● **WHAT TO PRODUCE**: Convert every line of the entries below into a JSON list of strings, one string per line, omitting blank lines.

● **Dataset items**:
⟨

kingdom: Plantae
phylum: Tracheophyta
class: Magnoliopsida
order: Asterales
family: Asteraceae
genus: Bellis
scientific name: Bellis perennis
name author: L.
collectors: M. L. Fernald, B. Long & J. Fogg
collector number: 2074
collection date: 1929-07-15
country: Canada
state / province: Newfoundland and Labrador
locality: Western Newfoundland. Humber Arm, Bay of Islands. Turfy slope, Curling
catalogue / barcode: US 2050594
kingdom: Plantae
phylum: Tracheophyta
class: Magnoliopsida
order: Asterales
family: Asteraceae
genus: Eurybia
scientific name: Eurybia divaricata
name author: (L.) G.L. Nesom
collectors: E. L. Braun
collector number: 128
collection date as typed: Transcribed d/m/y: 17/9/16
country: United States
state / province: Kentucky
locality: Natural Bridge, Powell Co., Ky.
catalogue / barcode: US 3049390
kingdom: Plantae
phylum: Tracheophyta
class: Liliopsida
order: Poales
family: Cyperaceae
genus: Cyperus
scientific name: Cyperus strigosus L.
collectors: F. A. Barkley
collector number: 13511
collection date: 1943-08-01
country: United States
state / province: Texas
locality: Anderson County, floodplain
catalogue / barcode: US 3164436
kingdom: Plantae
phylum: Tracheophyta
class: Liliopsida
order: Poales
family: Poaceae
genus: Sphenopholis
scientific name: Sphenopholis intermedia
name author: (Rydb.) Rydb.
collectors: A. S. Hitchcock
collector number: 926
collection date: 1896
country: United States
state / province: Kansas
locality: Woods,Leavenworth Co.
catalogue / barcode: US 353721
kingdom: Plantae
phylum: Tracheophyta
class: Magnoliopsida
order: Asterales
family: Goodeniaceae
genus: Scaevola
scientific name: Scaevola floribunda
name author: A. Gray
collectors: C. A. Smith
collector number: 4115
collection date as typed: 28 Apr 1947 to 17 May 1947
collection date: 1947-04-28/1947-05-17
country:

⟩

● **THE COMPLETED TASK**:
[
  "kingdom: Plantae",
  "phylum: Tracheophyta",
  "class: Magnoliopsida",
  "order: Asterales",
  "family: Asteraceae",
  "genus: Bellis",
  "scientific name: Bellis perennis",
  "name author: L.",
  "collectors: M. L. Fernald, B. Long & J. Fogg",
  "collector number: 2074",
  "collection date: 1929-07-15",
  "country: Canada",
  "state / province: Newfoundland and Labrador",
  "locality: Western Newfoundland. Humber Arm, Bay of Islands. Turfy slope, Curling",
  "catalogue / barcode: US 2050594",
  "kingdom: Plantae",
  "phylum: Tracheophyta",
  "class: Magnoliopsida",
  "order: Asterales",
  "family: Asteraceae",
  "genus: Eurybia",
  "scientific name: Eurybia divaricata",
  "name author: (L.) G.L. Nesom",
  "collectors: E. L. Braun",
  "collector number: 128",
  "collection date as typed: Transcribed d/m/y: 17/9/16",
  "country: United States",
  "state / province: Kentucky",
  "locality: Natural Bridge, Powell Co., Ky.",
  "catalogue / barcode: US 3049390",
  "kingdom: Plantae",
  "phylum: Tracheophyta",
  "class: Liliopsida",
  "order: Poales",
  "family: Cyperaceae",
  "genus: Cyperus",
  "scientific name: Cyperus strigosus L.",
  "collectors: F. A. Barkley",
  "collector number: 13511",
  "collection date: 1943-08-01",
  "country: United States",
  "state / province: Texas",
  "locality: Anderson County, floodplain",
  "catalogue / barcode: US 3164436",
  "kingdom: Plantae",
  "phylum: Tracheophyta",
  "class: Liliopsida",
  "order: Poales",
  "family: Poaceae",
  "genus: Sphenopholis",
  "scientific name: Sphenopholis intermedia",
  "name author: (Rydb.) Rydb.",
  "collectors: A. S. Hitchcock",
  "collector number: 926",
  "collection date: 1896",
  "country: United States",
  "state / province: Kansas",
  "locality: Woods,Leavenworth Co.",
  "catalogue / barcode: US 353721",
  "kingdom: Plantae",
  "phylum: Tracheophyta",
  "class: Magnoliopsida",
  "order: Asterales",
  "family: Goodeniaceae",
  "genus: Scaevola",
  "scientific name: Scaevola floribunda",
  "name author: A. Gray",
  "collectors: C. A. Smith",
  "collector number: 4115",
  "collection date as typed: 28 Apr 1947 to 17 May 1947",
  "collection date: 1947-04-28/1947-05-17",
  "country:"
]